Pope Francis has a reputation for speaking softly on issues, but when he has a mind to it, he can be very tough and direct as well. As an example of this, when he speaks about the family, he speaks as he always does, about the need for mercy and to meet families where they are and accompany them along the road.
But he has also spoken about the “global war” on the family, as he did in Georgia last year, and about the “ideological colonisation” of the family as he did on an earlier visit to the Philippines.
In Rome last week, the Pope issued a letter to the Dicastery of Family, Laity and Life, headed by Irish-born Cardinal Kevin Farrell. It was sent ahead of the ninth World Meeting of Families (WMF), to take place in Dublin in August next year.
At a press conference organised to coincide with the issuing of the letter, Cardinal Farrell and Archbishop Diarmuid Martin discussed ‘ideological attacks’ on the family.
Attacks
Archbishop Martin said it would be “foolish” to ignore such attacks. He then observed that this is something families rarely bring up with him when he meets them.
Instead they bring up “work, leisure, homelessness, how to make ends meet, how they’re facing new challenges, how they have sleepless nights because of their teenage children … These are the challenges parents have to be supported in, so they can carry out this essential role within society.”
All of this is true, of course. Few parents think about, much less discuss in explicit terms, ‘ideological attacks’ on the family. But that does not mean they aren’t happening.
For example, why are so many parents having “sleepless nights because of their teenage children”?
One reason might be because a daughter is suffering from an eating disorder. Or she might be self-harming. Or a son might be addicted to porn. Or the parents might worry that a son or a daughter is developing a drug problem.
Parents have always worried about their children, and always will, but there was a time when eating disorders were almost unheard of, self-harm – much less suicide – was far less common, porn was almost impossible to access and so were drugs.
Changing values mean changing behaviour. Today, people have far more freedom than they once did. But this also means fewer boundaries for children and teenagers and more ways to get into trouble. Parental authority over children is hugely diminished. This is a good thing when authority became authoritarianism, but a bad thing when it becomes much harder for parents to keep their children out of trouble.

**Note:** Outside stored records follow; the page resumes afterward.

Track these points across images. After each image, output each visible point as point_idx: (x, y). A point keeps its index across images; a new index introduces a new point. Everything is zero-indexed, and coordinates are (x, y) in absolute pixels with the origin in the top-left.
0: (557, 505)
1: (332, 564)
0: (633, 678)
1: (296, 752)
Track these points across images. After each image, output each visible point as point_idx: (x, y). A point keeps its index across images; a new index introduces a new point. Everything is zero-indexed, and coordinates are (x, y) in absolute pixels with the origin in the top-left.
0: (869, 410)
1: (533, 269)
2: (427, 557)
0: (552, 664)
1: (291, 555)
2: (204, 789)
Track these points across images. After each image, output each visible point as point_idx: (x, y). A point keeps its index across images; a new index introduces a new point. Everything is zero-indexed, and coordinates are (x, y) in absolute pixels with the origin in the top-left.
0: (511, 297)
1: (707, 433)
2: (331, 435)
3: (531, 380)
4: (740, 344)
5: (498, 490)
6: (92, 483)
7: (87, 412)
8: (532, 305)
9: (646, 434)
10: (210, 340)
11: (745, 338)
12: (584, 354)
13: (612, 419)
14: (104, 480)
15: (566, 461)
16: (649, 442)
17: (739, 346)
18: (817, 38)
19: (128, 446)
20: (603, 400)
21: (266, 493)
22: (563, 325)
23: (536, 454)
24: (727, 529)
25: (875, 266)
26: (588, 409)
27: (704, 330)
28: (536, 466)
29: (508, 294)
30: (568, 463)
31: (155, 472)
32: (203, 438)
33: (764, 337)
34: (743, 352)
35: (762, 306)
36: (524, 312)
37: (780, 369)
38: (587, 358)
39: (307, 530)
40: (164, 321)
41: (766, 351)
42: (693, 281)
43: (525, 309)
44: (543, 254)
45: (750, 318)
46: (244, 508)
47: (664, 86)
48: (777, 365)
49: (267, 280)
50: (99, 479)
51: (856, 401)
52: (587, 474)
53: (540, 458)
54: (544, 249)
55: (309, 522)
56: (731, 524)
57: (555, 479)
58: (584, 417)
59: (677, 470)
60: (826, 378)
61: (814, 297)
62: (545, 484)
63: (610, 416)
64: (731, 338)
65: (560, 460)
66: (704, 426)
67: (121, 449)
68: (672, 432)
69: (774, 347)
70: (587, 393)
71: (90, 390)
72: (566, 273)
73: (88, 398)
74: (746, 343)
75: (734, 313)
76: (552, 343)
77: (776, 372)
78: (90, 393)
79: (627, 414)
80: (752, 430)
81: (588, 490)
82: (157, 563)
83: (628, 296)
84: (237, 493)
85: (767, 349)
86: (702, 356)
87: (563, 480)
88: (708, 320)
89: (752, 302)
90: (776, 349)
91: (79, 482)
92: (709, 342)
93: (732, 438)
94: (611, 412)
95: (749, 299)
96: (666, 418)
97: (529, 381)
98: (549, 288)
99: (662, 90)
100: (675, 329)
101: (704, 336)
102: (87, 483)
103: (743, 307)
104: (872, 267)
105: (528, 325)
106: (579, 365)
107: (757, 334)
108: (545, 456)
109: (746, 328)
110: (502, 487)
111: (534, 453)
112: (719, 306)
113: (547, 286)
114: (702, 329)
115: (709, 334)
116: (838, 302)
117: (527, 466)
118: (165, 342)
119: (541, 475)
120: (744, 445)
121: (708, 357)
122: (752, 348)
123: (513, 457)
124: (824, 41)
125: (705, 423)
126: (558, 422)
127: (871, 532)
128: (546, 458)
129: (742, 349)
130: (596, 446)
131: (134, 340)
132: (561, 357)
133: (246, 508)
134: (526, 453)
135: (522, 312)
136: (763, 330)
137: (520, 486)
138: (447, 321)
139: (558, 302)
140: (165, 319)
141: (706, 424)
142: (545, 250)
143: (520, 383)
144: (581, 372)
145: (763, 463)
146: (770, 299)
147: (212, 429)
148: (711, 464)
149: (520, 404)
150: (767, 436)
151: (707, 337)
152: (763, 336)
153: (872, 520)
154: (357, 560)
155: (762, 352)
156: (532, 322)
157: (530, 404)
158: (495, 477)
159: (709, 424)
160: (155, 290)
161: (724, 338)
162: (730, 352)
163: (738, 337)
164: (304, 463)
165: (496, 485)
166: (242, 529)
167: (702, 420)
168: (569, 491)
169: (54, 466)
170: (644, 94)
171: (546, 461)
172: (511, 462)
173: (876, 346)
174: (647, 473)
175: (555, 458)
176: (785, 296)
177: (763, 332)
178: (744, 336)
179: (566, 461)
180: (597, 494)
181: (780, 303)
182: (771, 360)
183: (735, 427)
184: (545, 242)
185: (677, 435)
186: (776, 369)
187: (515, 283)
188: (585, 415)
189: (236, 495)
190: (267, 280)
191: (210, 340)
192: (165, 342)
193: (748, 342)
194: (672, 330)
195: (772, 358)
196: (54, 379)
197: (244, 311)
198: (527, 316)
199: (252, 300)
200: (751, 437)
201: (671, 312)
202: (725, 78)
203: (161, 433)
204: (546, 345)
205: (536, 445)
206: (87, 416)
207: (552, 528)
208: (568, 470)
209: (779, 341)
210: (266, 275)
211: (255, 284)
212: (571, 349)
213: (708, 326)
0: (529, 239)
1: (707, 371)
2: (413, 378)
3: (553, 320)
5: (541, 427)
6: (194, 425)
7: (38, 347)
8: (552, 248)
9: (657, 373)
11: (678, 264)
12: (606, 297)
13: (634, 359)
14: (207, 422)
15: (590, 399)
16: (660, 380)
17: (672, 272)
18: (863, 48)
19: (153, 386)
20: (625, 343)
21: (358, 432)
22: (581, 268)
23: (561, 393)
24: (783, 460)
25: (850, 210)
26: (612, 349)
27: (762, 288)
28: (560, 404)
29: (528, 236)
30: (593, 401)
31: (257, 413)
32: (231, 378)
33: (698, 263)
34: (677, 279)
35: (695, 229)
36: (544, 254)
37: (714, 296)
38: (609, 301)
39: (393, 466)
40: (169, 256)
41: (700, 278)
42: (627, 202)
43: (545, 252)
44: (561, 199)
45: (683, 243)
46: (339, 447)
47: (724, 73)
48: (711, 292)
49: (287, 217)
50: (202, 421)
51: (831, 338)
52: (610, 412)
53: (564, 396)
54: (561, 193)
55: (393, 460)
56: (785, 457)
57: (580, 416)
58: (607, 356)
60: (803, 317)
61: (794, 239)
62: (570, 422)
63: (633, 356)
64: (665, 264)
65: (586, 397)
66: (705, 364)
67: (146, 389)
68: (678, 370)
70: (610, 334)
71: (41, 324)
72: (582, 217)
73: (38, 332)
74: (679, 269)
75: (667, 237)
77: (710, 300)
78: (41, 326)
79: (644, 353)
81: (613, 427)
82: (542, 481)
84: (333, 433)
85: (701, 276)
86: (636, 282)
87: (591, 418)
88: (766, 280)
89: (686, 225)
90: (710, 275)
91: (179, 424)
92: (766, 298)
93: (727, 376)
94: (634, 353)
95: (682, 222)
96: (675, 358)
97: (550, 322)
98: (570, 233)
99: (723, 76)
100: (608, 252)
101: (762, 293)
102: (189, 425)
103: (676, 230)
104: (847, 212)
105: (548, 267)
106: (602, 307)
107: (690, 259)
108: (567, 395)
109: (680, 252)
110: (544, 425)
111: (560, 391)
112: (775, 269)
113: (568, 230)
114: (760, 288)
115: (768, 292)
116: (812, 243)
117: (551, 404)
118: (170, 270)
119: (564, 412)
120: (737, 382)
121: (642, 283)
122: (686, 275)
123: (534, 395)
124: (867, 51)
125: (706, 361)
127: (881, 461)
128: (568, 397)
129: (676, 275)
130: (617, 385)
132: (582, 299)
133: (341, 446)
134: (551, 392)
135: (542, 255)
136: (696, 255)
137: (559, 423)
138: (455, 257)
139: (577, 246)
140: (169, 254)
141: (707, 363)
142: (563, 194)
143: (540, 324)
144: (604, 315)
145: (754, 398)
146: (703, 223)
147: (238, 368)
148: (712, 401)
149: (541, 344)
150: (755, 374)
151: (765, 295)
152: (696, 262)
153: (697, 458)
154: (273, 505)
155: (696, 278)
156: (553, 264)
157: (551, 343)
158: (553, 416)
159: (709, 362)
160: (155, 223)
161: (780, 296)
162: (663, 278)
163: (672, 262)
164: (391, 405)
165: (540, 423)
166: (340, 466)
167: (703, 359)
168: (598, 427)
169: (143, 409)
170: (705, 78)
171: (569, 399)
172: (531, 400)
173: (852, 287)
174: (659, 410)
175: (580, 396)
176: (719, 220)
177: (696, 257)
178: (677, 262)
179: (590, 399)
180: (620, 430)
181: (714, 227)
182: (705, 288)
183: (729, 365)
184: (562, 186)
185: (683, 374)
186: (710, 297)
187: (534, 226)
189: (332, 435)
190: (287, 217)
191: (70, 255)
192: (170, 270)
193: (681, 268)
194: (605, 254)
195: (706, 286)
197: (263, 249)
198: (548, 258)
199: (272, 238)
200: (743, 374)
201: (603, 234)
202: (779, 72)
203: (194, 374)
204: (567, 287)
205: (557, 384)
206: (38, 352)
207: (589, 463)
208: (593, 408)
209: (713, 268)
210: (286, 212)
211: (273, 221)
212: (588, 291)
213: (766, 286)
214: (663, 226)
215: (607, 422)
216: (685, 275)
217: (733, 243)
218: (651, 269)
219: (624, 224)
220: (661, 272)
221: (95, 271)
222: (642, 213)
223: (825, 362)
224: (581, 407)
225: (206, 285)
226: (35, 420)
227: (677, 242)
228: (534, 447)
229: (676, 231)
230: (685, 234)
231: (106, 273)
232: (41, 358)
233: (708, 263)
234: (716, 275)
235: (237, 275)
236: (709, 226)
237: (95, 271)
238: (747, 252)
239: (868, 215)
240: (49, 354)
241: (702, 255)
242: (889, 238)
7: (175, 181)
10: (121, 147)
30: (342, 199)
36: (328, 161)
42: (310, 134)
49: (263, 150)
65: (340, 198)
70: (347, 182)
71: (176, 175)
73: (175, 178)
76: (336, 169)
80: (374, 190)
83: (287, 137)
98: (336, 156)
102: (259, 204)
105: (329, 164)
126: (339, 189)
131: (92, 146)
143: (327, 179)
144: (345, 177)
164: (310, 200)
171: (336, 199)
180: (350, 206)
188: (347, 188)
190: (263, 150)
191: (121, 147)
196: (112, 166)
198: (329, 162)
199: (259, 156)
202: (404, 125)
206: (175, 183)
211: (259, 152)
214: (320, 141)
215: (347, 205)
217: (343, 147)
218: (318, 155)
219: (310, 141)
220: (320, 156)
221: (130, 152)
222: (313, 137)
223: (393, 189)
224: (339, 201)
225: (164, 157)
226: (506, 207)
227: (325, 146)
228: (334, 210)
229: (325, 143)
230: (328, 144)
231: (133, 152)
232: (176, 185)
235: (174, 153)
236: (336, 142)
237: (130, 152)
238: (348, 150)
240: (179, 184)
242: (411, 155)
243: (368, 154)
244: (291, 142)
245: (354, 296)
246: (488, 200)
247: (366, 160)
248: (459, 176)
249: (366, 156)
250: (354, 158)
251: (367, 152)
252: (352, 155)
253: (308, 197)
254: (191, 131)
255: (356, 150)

It becomes harder still when one set of parents is trying to (say) delay the day their children get a smartphone while other parents are giving their children’s friends smartphones at younger and younger ages.
Values are a product of ideology, of ideas. The current backlash against the authoritarianism of the past isn’t just affecting children, it’s affecting their parents as well. The hyper-individualism that is the driving value of Western society at present is affecting every aspect of family life.
Hyper-individualism means we are placing too much emphasis on personal freedom and autonomy as the be-all and end-all of life.
This is at its most obvious in the abortion debate. Those who back legalised abortion are not called the ‘pro-choice’ side for nothing. Being free to choose, up to and including the death of your own unborn child, is considered the ultimate good before which all other goods, even the right to life itself, must bow. The irony is that many women feel pressured into having abortions, sometimes by their own parents. So much for ‘choice’.
But the hyper-individualism also means that many parents don’t even bother to marry. Society once insisted that couples had to marry before they had children. When they didn’t, the consequences could be dire, especially for unmarried mothers.
Equal
Marriage is good for children. Married parents are far more likely to stay together than unmarried parents and that kind of stability benefits children, all other things being equal.
Hyper-individualism also means couples are much more likely to divorce or separate than was once the case. Divorce and separation rates in Ireland are still low by Western standards. All the same, the number of Irish people who are divorced or separated has increased from 40,000 in 1986 to 250,000 by 2011. That is without counting all the children affected.
When Pope Francis referred to the “global war” on the family last October, he was referring to gender ideology, which is the theory that the ‘gender’ we are (male or female or something in between) has nothing to do with our biological sex. Therefore, someone who is biologically male might really be a female and vice versa.
This ideology is now in our schools. A couple with a son in the local primary school told me recently that he had come home from school and asked his mother: “Mammy, have you always been a mammy or were you once a daddy?”
This is because a girl in the school has declared she is really a boy with the full backing of the school and her parents. All the children in the school have now been told that girls might really be boys or boys might really be girls regardless of their anatomies. That is a lot for young children to have to absorb.
This, by the way, is another manifestation of extreme individualism, in this case that you can even choose your own gender and that it is not something given to you by nature.
Without doubt, therefore, one big source of pressure on families today is ideological in nature because values stem from ideology and values help shape what we do and what we don’t do.
The World Meeting of Families next year must imitate Pope Francis by showing both a soft side, and a tougher, more analytical side as well.
On that score, let’s finish with the Pope’s words from Georgia last year: “Today, there is a global war out to destroy marriage. Not with weapons but with ideas… we have to defend ourselves from ideological colonisation.” Exactly right. The World Meeting of Families should be part of that process. Anything else would be a terrible failure of duty.